2. I'm paying much more than I usually pay for the Moreland and Craig ($20) but I think it's worth it. I've been wanting that book for a while, and I found several copies that were over ten bucks cheaper than it usually is.

3. I'm very interested to read Rosenberg. He debated Craig, which you can watch here or read here, and it was later published by Routledge with essays on the debate by several other philosophers, scientists, and rhetoricians. The issue I'm most interested in is Rosenberg's claim that his conclusions are scientific -- that is, that science leads us to his conclusions, not philosophical argument. The conclusions in question seem to be eliminative materialism, which denies (for example) that anyone has beliefs and that sentences have meaning.

4. The list would be a lot longer if I listed all the volumes of Dozois's Year's Best SF that I've bought recently. I'll write a separate post on them. One of my reasons for wanting these is that they're how I troll for new authors.
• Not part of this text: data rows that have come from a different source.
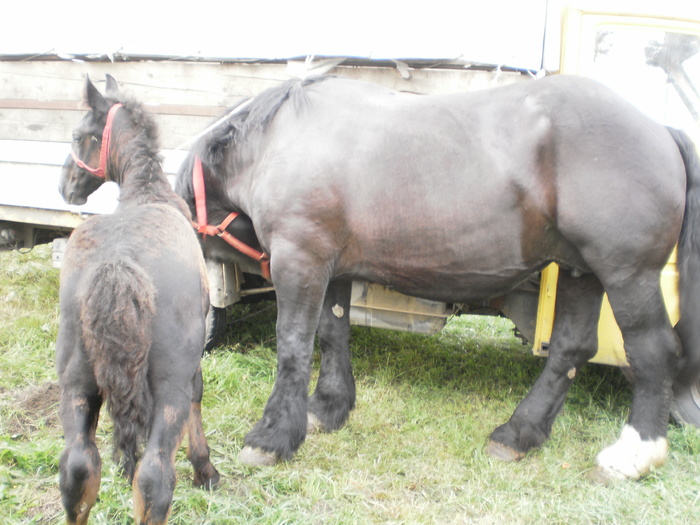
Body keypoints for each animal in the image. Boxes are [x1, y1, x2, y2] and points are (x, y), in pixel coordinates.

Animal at [59, 75, 220, 520]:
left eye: (77, 135)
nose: (64, 186)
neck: (147, 192)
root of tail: (120, 263)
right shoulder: (189, 368)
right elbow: (199, 395)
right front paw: (206, 470)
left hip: (76, 384)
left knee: (78, 468)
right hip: (168, 388)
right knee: (154, 479)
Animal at [175, 73, 700, 478]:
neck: (277, 144)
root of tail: (661, 129)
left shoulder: (301, 258)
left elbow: (293, 344)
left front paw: (273, 435)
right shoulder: (333, 266)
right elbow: (333, 332)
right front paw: (328, 408)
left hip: (626, 273)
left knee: (653, 351)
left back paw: (635, 453)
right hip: (580, 270)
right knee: (571, 349)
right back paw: (519, 434)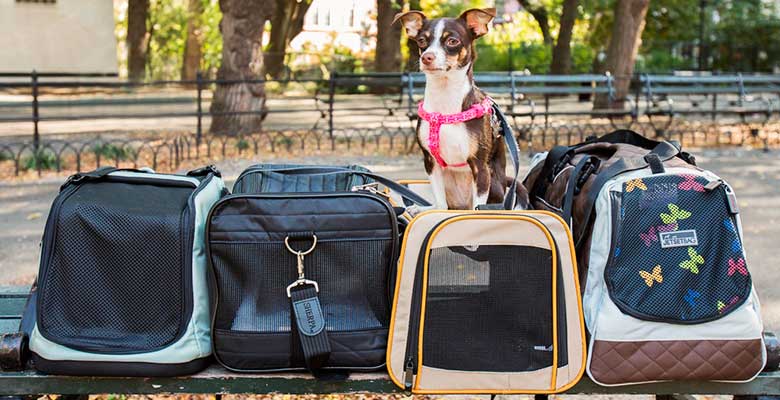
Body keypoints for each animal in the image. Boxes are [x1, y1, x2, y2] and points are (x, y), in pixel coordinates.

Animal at [390, 7, 532, 211]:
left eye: (452, 41)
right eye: (422, 41)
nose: (426, 57)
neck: (446, 98)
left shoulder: (480, 167)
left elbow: (477, 209)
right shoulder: (430, 162)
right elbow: (441, 205)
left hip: (492, 182)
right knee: (445, 206)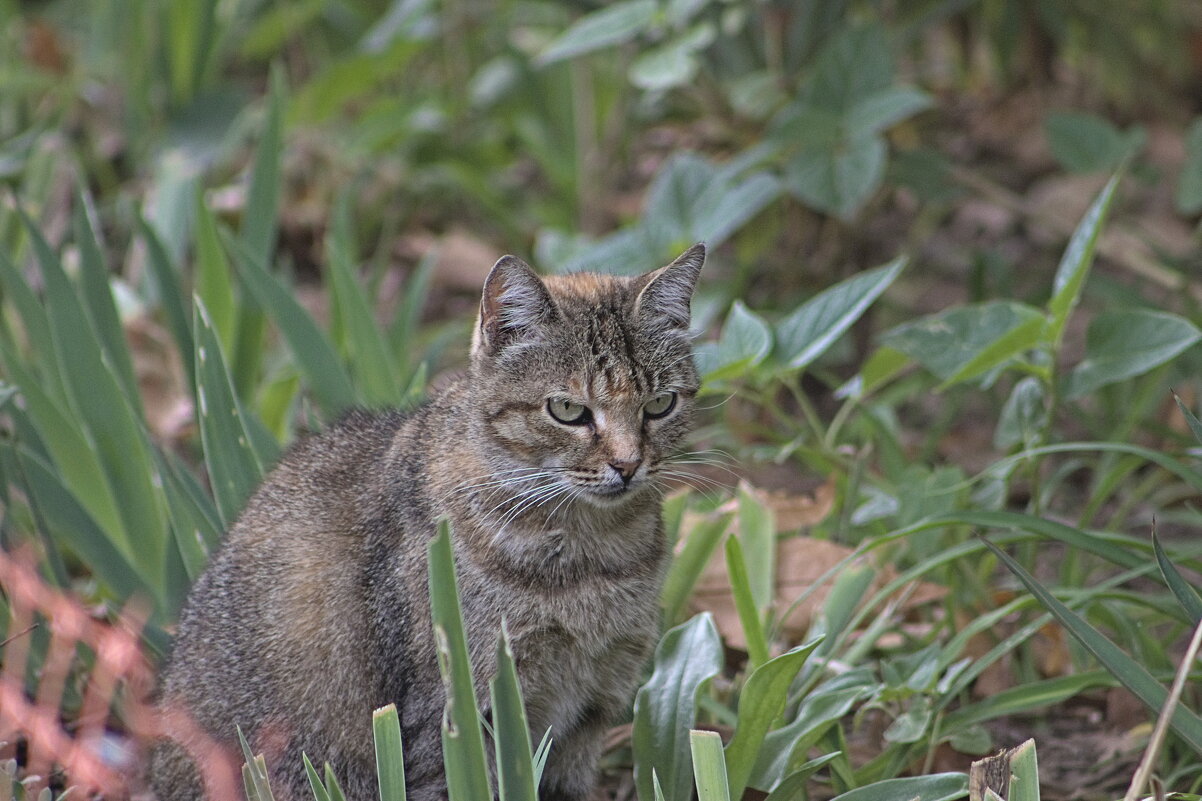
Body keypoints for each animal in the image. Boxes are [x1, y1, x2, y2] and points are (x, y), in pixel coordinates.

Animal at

5. The book store actually sent the wrong book instead of Dozois's The Good Stuff, but they immediately apologized, sent me the right one via priority shipping, and told me to do whatever I want with the one they sent accidentally. So although it hasn't arrived yet, all's right with the world. The Good Stuff is two books in one volume (The Good Old Stuff and The Good New Stuff). Most of them are not in my volumes of Year's Best SF. I always find it hard to resist multiple books in a single volume for the price of a normal book (see: Anselm and Kant).

6. I've been wanting Interplanetary for a while now. Tony Daniel is one of those authors I discovered reading Dozois's Year's Best SF.
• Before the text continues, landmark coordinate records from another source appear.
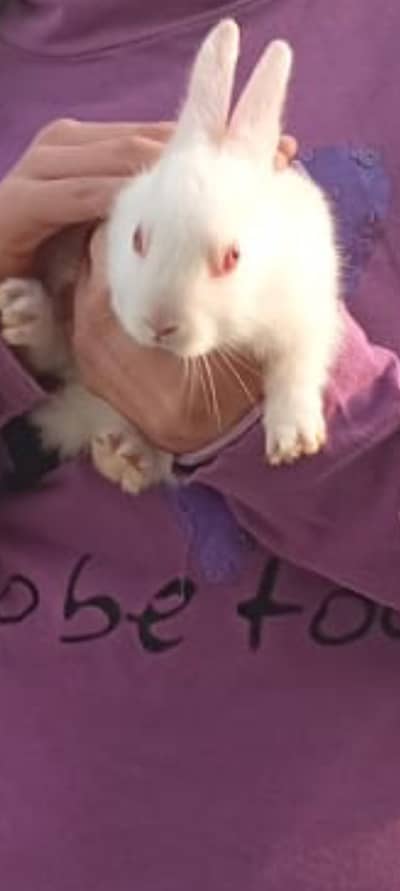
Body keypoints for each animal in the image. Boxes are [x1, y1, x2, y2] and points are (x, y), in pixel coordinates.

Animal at [0, 18, 341, 494]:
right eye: (138, 239)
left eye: (232, 257)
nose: (159, 325)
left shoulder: (307, 310)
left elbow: (296, 367)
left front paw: (293, 439)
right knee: (60, 353)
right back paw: (23, 312)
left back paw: (125, 455)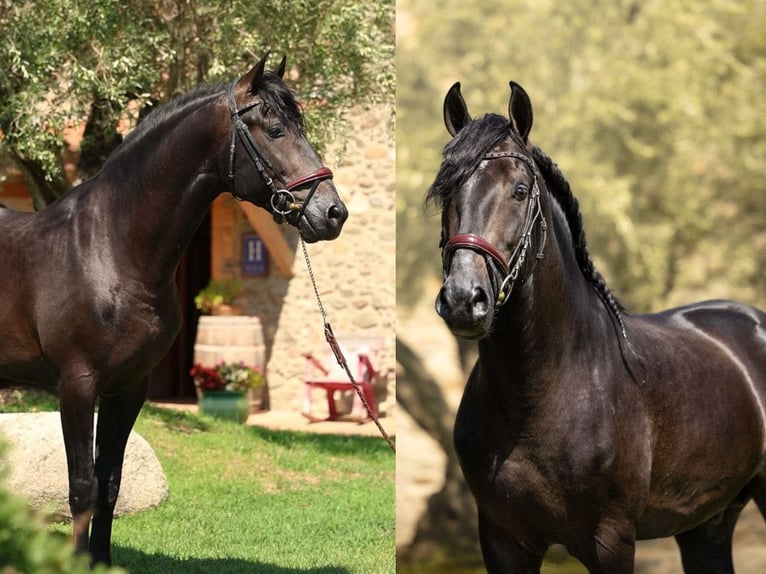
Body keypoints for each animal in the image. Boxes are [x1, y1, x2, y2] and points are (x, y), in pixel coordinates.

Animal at [0, 52, 347, 565]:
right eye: (275, 129)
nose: (332, 213)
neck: (110, 250)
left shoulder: (129, 387)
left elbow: (110, 484)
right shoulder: (77, 384)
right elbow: (82, 487)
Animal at [428, 80, 766, 573]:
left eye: (520, 190)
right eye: (446, 191)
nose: (462, 300)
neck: (541, 393)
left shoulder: (610, 542)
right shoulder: (502, 541)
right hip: (707, 523)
7. Ben Bova edited the second volume of The Science Fiction Hall of Fame, which, ironically, is itself collected in two volumes, and which collects the best novellas from before about 1960. (Volume 1 does the same for short stories, and was edited by Robert Silverburg.) So I got volume 2A which is the first volume of the second volume. I want to point out here that these are the only books by Bova that I will get, because he just edited them. When I was getting back into science fiction about 20 years ago, one of the first books I read was his Saturn. It was horrible. Some people on a spaceship going to Saturn, they don't even arrive until the last 50 pages or so, the characters were ridiculous (the bad guy was a fundamentalist Christian woman who was secretly a lesbian or something), and the big reveal at the end is that the rings of Saturn are actually alive. Terrible and beyond disappointing because it looked liked Bova was writing novels about one of the particular types of science fiction I love (near future exploration and settlement of our solar system). He wrote a whole series of novels called Grand Tour that are set on various planets, dwarf planets, moons, and asteroids. But after Saturn left such a horrible taste in my brain, I'm off him for good.
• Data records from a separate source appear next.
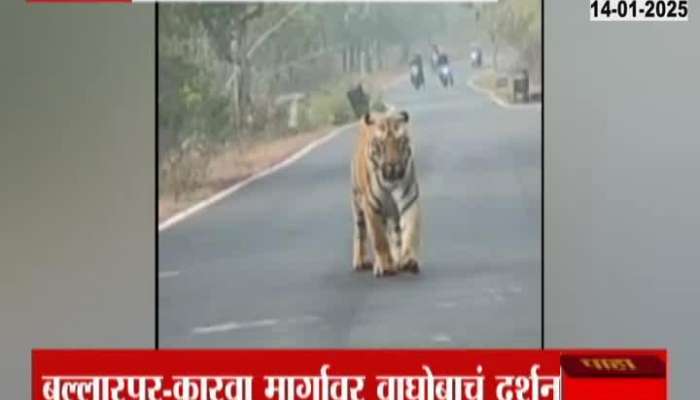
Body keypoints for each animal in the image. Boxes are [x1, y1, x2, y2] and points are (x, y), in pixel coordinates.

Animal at [350, 109, 422, 278]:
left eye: (400, 141)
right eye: (381, 144)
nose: (393, 166)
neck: (392, 179)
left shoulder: (409, 202)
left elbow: (410, 231)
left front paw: (409, 261)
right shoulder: (372, 206)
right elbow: (379, 239)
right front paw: (386, 266)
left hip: (393, 215)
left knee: (396, 235)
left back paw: (397, 259)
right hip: (357, 202)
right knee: (360, 231)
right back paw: (361, 261)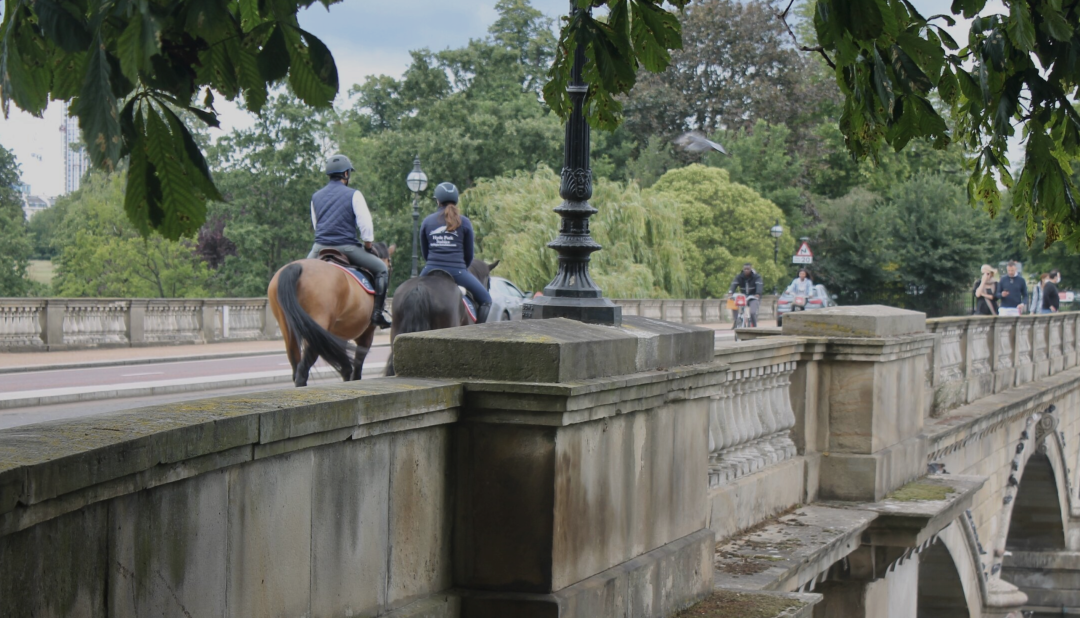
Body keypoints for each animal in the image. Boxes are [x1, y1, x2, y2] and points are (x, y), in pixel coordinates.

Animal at [267, 243, 395, 384]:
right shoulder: (366, 334)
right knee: (303, 370)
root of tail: (296, 266)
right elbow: (357, 368)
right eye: (390, 264)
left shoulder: (340, 335)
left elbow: (346, 367)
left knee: (296, 365)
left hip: (289, 329)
8. Michael Moorcock's Behold the Man is another one I've been wanting a long time. I've read about this book, and I have a short story idea that's moderately similar (although not anti-Christian as his seems to be), so I wanted to compare my idea to Moorcock's. There are several other stories and books in the "time-travelling to see Jesus" sub-sub-genre: here's a list.

Update (30 Aug.): This is one part funny, one part annoying. The bookstore that sent me the wrong book just sent me another copy of the same wrong book. It's The Captive by Victoria Holt. It appears to be a gothic romance, meaning it is not remotely similar to the actual book I ordered, The Good Stuff: Adventure Science Fiction in the Grand Tradition.

Update (2 Sep.): Now it's just annoying. The book they sent has an almost identical ISBN to what I'd ordered, and they realized they never had the actual book I wanted. So they apologized and refunded my money. Which is fine, but I'd wanted to trade that money for the book.